BEGIN Extracted records

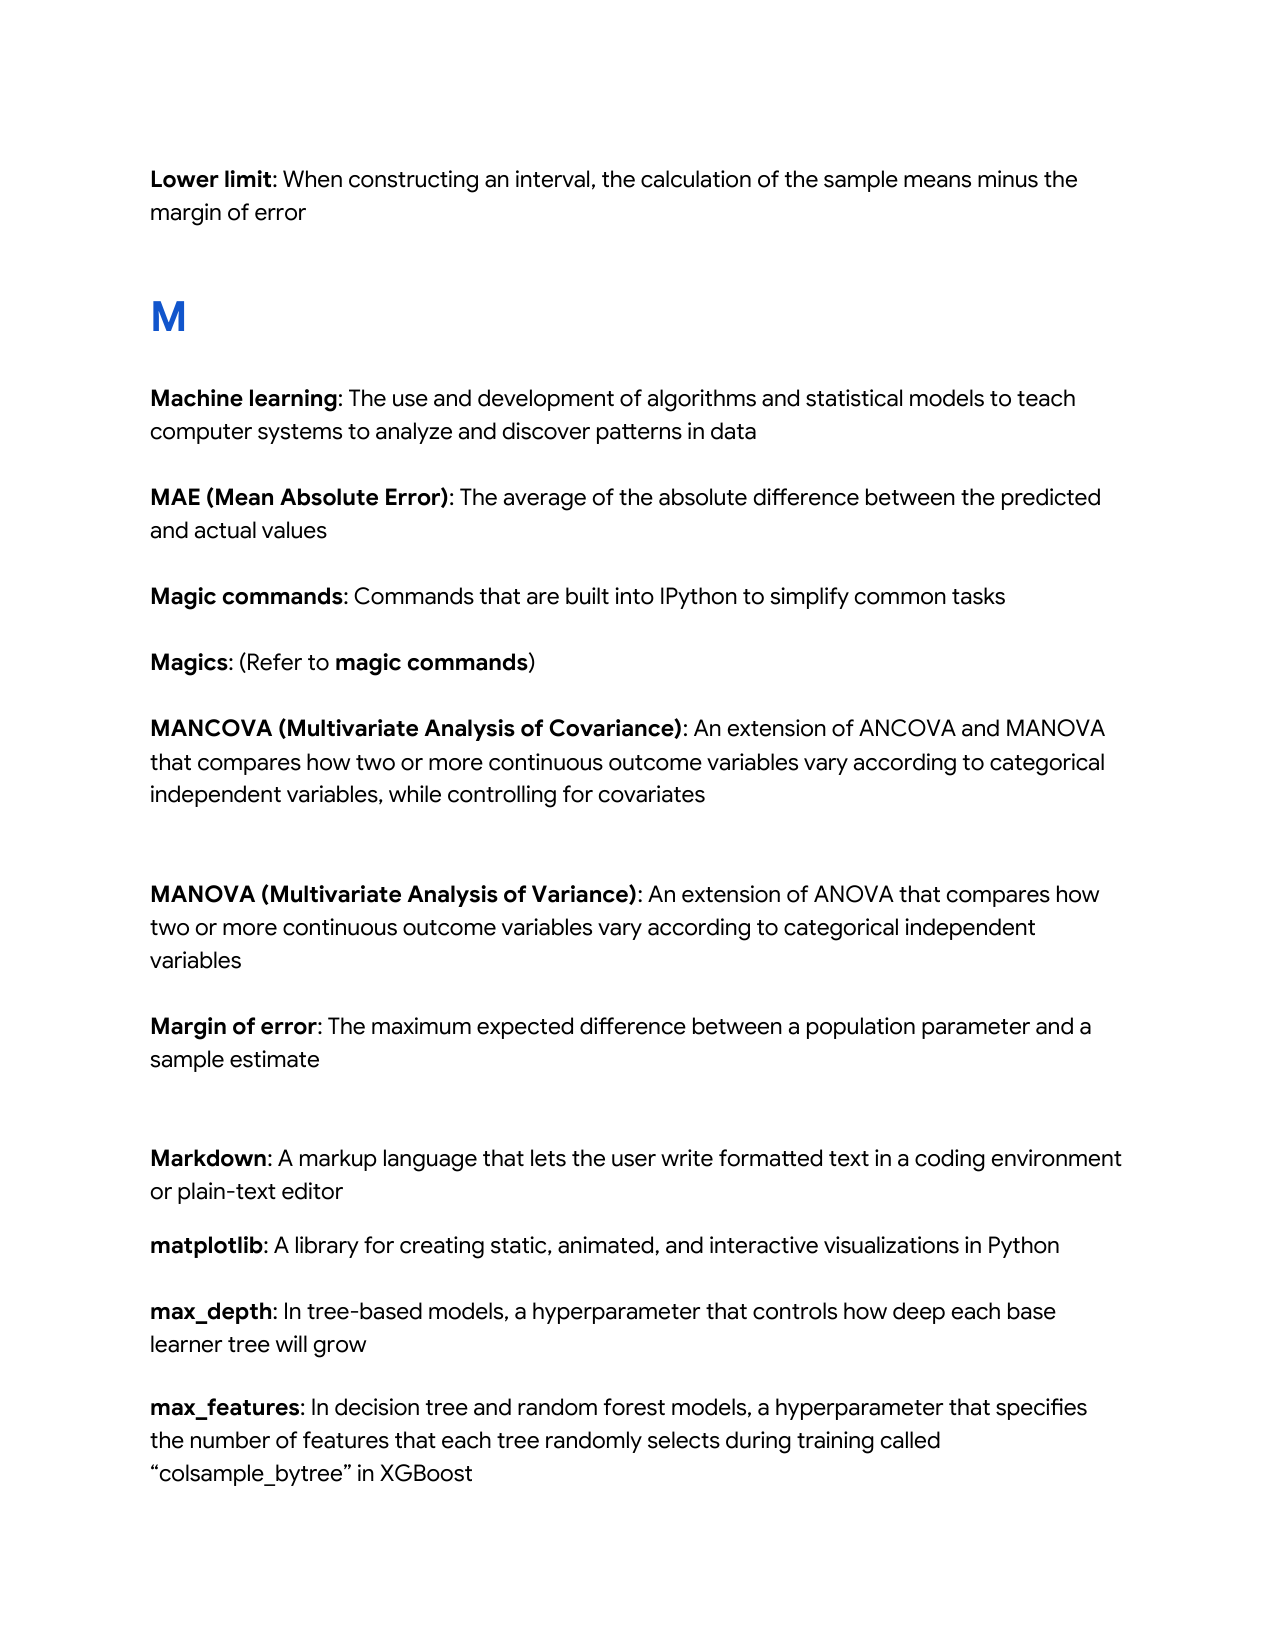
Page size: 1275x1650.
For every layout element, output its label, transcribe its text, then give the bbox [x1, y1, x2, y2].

text Markdown: A markup language that lets the user write formatted text in a coding environment or plain-text editor [150, 1144, 1125, 1206]
text MAE (Mean Absolute Error): The average of the absolute difference between the predicted and actual values [150, 483, 1125, 578]
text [150, 1393, 1125, 1488]
text max_depth: In tree-based models, a hyperparameter that controls how deep each base learner tree will grow [150, 1297, 1125, 1359]
text MANCOVA (Multivariate Analysis of Covariance): An extension of ANCOVA and MANOVA that compares how two or more continuous outcome variables vary according to categorical independent variables, while controlling for covariates [150, 715, 1125, 876]
text Machine learning: The use and development of algorithms and statistical models to teach computer systems to analyze and discover patterns in data [150, 384, 1125, 479]
text Lower limit: When constructing an interval, the calculation of the sample means minus the margin of error [150, 166, 1125, 227]
text Margin of error: The maximum expected difference between a population parameter and a sample estimate [150, 1012, 1125, 1140]
text MANOVA (Multivariate Analysis of Variance): An extension of ANOVA that compares how two or more continuous outcome variables vary according to categorical independent variables [150, 880, 1125, 1008]
text Magics: (Refer to magic commands) [150, 649, 1125, 710]
subtitle M [150, 291, 1125, 344]
text matplotlib: A library for creating static, animated, and interactive visualizations in Python [150, 1231, 1125, 1259]
text Magic commands: Commands that are built into IPython to simplify common tasks [150, 583, 1125, 644]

END Extracted records

What the task requires
Wherever the word "compares" turns up in the records, copy out the line it is on.

Written answer
text MANCOVA (Multivariate Analysis of Covariance): An extension of ANCOVA and MANOVA that compares how two or more continuous outcome variables vary according to categorical independent variables, while controlling for covariates [150, 715, 1125, 876]
text MANOVA (Multivariate Analysis of Variance): An extension of ANOVA that compares how two or more continuous outcome variables vary according to categorical independent variables [150, 880, 1125, 1008]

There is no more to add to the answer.